§ What to do
Transcribe the portion of the CSS Cookbook review below that begins with the words "Christopher Schmitt. 2010." and ends after the words "the print version.".

§ Given text
★ ★ ★ ★
Originally published in Technical Communication, Vol. 58, No. 4

Christopher Schmitt. 2010. Sebastopol, CA: O'Reilly Media. [ISBN 978-0-596-15593-3. 704 pages, including index. US$49.99 (soft cover).]

CSS Cookbook, 3rd edition -- Review by Barbara Jungwirth This is the third iteration of this reference on coding with cascading style sheets (CSS). Browsers have evolved since the first published edition in 2004, and Schmitt's compendium has attempted to incorporate these changes. As with almost all technology books, however, the technology—browser support for specific features—changes faster than the time it takes to write, edit, publish, and sell a book. As a result, some browser limitations noted in the print version may no longer apply by the time a coder uses the CSS Cookbook. There is an online edition, but it is only free of charge for 45 days after entering the coupon code from the print version.
★ ★ ★ ★
Recorded data:
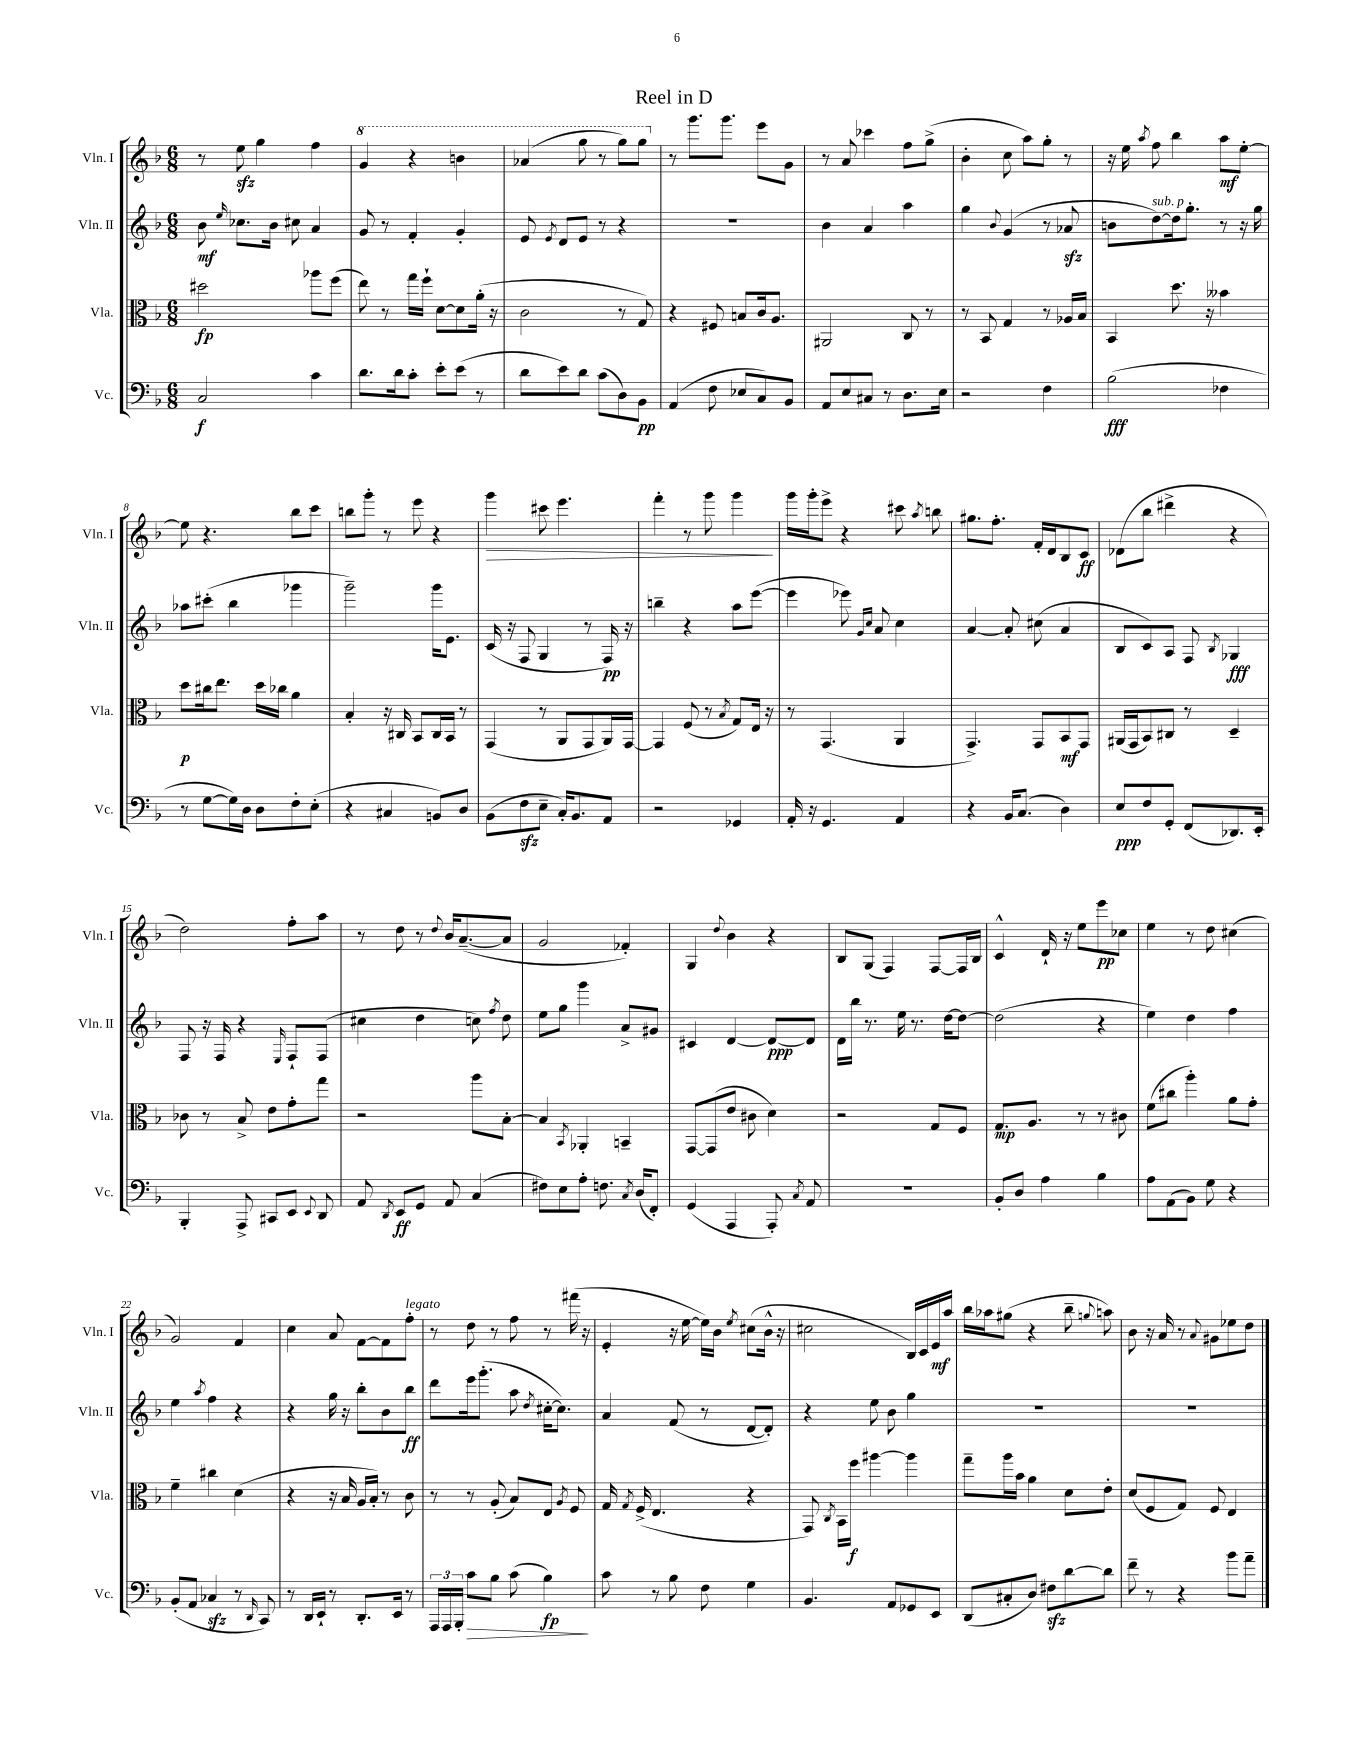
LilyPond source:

\header { title = "Reel in D" }
<<
\new StaffGroup <<
\new Staff = "s0" \with { instrumentName = "Vln. I" shortInstrumentName = "Vln. I" } {
    \clef treble \key f \major \numericTimeSignature \time 6/8
    \autoBeamOff r8 e''8\sfz g''4 f''4 |
    \ottava #1 g''4 r4 b''4 |
    aes''4( g'''8 r8 g'''8[) g'''8] \ottava #0 |
    r8 g'''8.[ g'''8.] e'''8[ g'8] |
    r8 a'8 ces'''4 f''8[ g''8]->( |
    bes'4-. c''8 a''8[) g''8]-. r8 |
    r16 e''16 \acciaccatura { a''8 } f''8 bes''4 a''8[\mf e''8]~-. |
    e''8 r4. bes''8[ c'''8] |
    b''8[ g'''8]-. r8 e'''8 r4 |
    g'''4\> cis'''8 e'''4. |
    f'''4-. r8 g'''8 g'''4\! |
    g'''16[ g'''16-. e'''8]-> r4 cis'''8 \acciaccatura { a''8 } b''8 |
    gis''8.[ f''8.]-. f'16[-. d'16 bes8 c'8]\ff |
    des'8[( bes''8] dis'''4-> r4 |
    d''2) f''8[-. a''8] |
    r8 d''8 r8 \appoggiatura { d''8 } bes'16[ a'8.~--( a'8] |
    g'2 fes'4-.) |
    g4 \appoggiatura { d''8 } bes'4 r4 |
    bes8[ g8]( f4) f8[~ f16 bes16] |
    c'4-^ d'16-! r16 e''8[ e'''8\pp ces''8] |
    e''4 r8 d''8 cis''4( |
    g'2) f'4 |
    c''4 a'8 f'8[~ f'8 f''8]-.^\markup { \italic "legato" } |
    r8 d''8 r8 f''8 r8 fis'''16( r16 |
    e'4-. r16 e''16~ e''16[) bes'16] \acciaccatura { e''8 } cis''8[( bes'16]-^ r16 |
    cis''2 bes16[) c'16 e'16\mf a''16] |
    bes''16[ aes''16 gis''8]( r4 bes''8-- \appoggiatura { g''8 } a''8) |
    bes'8 r16 a'16 r8 \appoggiatura { a'8 } gis'8[ ees''8 d''8] \bar "|." |
}
\new Staff = "s1" \with { instrumentName = "Vln. II" shortInstrumentName = "Vln. II" } {
    \clef treble \key f \major \numericTimeSignature \time 6/8
    \autoBeamOff bes'8\mf \grace { e''16 } ces''8.[ bes'16] cis''8 a'4 |
    g'8 r8 f'4-. g'4-. |
    e'8 \acciaccatura { e'8 } d'8[ e'8] r8 r4 |
    R2. |
    bes'4 a'4 a''4 |
    g''4 \appoggiatura { bes'8 } g'4( r8 aes'8\sfz |
    b'8[ d''8~^\markup { \italic "sub. p" }) d''16 g''8.]-. r8 r16 g''16 |
    aes''8[ cis'''8]-.( bes''4 ges'''4 |
    g'''2--) g'''16[ e'8.] |
    c'16( r16 f8 g4 r8 f16\pp) r16 |
    b''4-- r4 a''8[ e'''8]~( |
    e'''4 ees'''8) \grace { g'16[ c''16] } a'8 c''4 |
    a'4~ a'8-. cis''8( a'4 |
    bes8[ c'8) a8] f8 \acciaccatura { bes8 } ges4\fff |
    f8 r16 f16 r4 \grace { e16 } f8[-! f8]( |
    cis''4 d''4 c''8) \acciaccatura { f''8 } d''8 |
    e''8[ g''8] g'''4 a'8[-> gis'8] |
    cis'4 d'4~ d'8[~\ppp d'8] |
    d'16[ bes''16] r8. e''16 r8. d''16[~ d''8]~ |
    d''2( r4 |
    e''4) d''4 f''4 |
    e''4 \acciaccatura { a''8 } f''4 r4 |
    r4 g''16 r16 bes''8[-. bes'8 bes''8]\ff |
    d'''8[ e'''16 g'''8.]-.( a''8 \acciaccatura { d''8 } cis''16[~-. cis''8.]) |
    a'4 f'8( r8 d'8[~ d'8]-.) |
    r4 e''8 bes'8 g''4 |
    R2. |
    R2. \bar "|." |
}
\new Staff = "s2" \with { instrumentName = "Vla." shortInstrumentName = "Vla." } {
    \clef alto \key f \major \numericTimeSignature \time 6/8
    \autoBeamOff dis''2\fp aes''8[ f''8]( |
    e''8) r8 g''16[ f''16]-! d'8[~ d'8 a'16]-.( r16 |
    c'2 r8 g8) |
    r4 fis8 b8[ c'16 a8.] |
    ais,2 c8 r8 |
    r8 bes,8 g4 r8 aes16[ bes16] |
    bes,4 d''8. r16 beses'4 |
    d''8[\p cis''16 e''8.] d''16[ ces''16] a'4 |
    bes4-. r16 cis16 bes,8[ cis16 bes,16] r8 |
    g,4( r8 a,8[ g,8 a,16) g,16]~ |
    g,4 f8( r8 \acciaccatura { bes8 } g8[) e16] r16 |
    r8 g,4.( a,4 |
    g,4.->) g,8[ bes,8\mf g,8] |
    ais,16[( g,16 bes,8) cis8] r8 d4-- |
    ces'8 r8 bes8-> e'8[ g'8-. g''8] |
    r2 a''8[ bes8]~-. |
    bes4 \acciaccatura { bes,8 } aes,4-. b,4-- |
    g,8[~ g,8( e'8] cis'8 d'4) |
    r2 g8[ f8] |
    g8.[\mp a8.] r8 r8 cis'8 |
    f'8[( cis''8] a''4-.) a'8[ g'8]-. |
    f'4-- cis''4 d'4( |
    r4 r16 bes16 a16[ bes16]-.) r8 c'8 |
    r8 r8 a8-.( bes8[) e8] \acciaccatura { a8 } f8 |
    g16 \acciaccatura { g8 } f16->( e4. r4 |
    g,8) \acciaccatura { c8 } bes,16[ f''16]\f ais''4~ ais''4 |
    g''8[-- a''16 bes'16] a'4 d'8[ e'8]-. |
    d'8[( f8 g8]) f8 e4 \bar "|." |
}
\new Staff = "s3" \with { instrumentName = "Vc." shortInstrumentName = "Vc." } {
    \clef bass \key f \major \numericTimeSignature \time 6/8
    \autoBeamOff c2\f c'4 |
    d'8.[ d'16 c'8]-. e'8[-. e'8]( r8 |
    d'8[ e'8) d'8] c'8[( d8) bes,8]\pp |
    a,4( f8 ees8[ c8) bes,8] |
    a,8[ e8 cis8] r8 d8.[ e16] |
    r2 f4 |
    bes2\fff( fes4 |
    r8 g8[~ g16) d16] d8[ f8-. e8]-.( |
    r4 cis4 b,8[) d8] |
    bes,8[( f8\sfz e8]-- c16[-.) bes,8. a,8] |
    r2 ges,4 |
    a,16-. r16 g,4. a,4 |
    r4 bes,16[ c8.]( d4) |
    e8[\ppp f8 g,8]-. f,8[( des,8.) e,16]-. |
    bes,,4-. a,,8-> cis,8[ e,8] \appoggiatura { e,8 } d,8 |
    a,8 \acciaccatura { d,8 } e,8[\ff g,8] a,8 c4( |
    fis8[) e8 a8]-. f8. \acciaccatura { c8 } d16[( f,8]-.) |
    g,4( a,,4 a,,8-.) \acciaccatura { c8 } a,8 |
    R2. |
    bes,8[-. d8] a4 bes4 |
    a8[ a,8( bes,8]) g8 r4 |
    bes,8[-.( a,8] ces4\sfz r8 \grace { d,16 } c,8) |
    r8 d,16[ e,16]-! r8 d,8.[-. e,16] r8 |
    \tuplet 3/2 { a,,16[ a,,16 bes,,16]-. } c'8[\> bes8] c'8( bes4\fp\!) |
    c'8 r8 bes8 f8 g4 |
    bes,4. a,8[ ges,8 e,8] |
    d,8[( cis8-. d8]) fis8[\sfz d'8~ d'8] |
    f'8-- r8 r4 bes'8[ a'8]-- \bar "|." |
}
>>
>>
★ ★ ★ ★
§ Answer for the task
Christopher Schmitt. 2010. Sebastopol, CA: O'Reilly Media. [ISBN 978-0-596-15593-3. 704 pages, including index. US$49.99 (soft cover).]

CSS Cookbook, 3rd edition -- Review by Barbara Jungwirth This is the third iteration of this reference on coding with cascading style sheets (CSS). Browsers have evolved since the first published edition in 2004, and Schmitt's compendium has attempted to incorporate these changes. As with almost all technology books, however, the technology—browser support for specific features—changes faster than the time it takes to write, edit, publish, and sell a book. As a result, some browser limitations noted in the print version may no longer apply by the time a coder uses the CSS Cookbook. There is an online edition, but it is only free of charge for 45 days after entering the coupon code from the print version.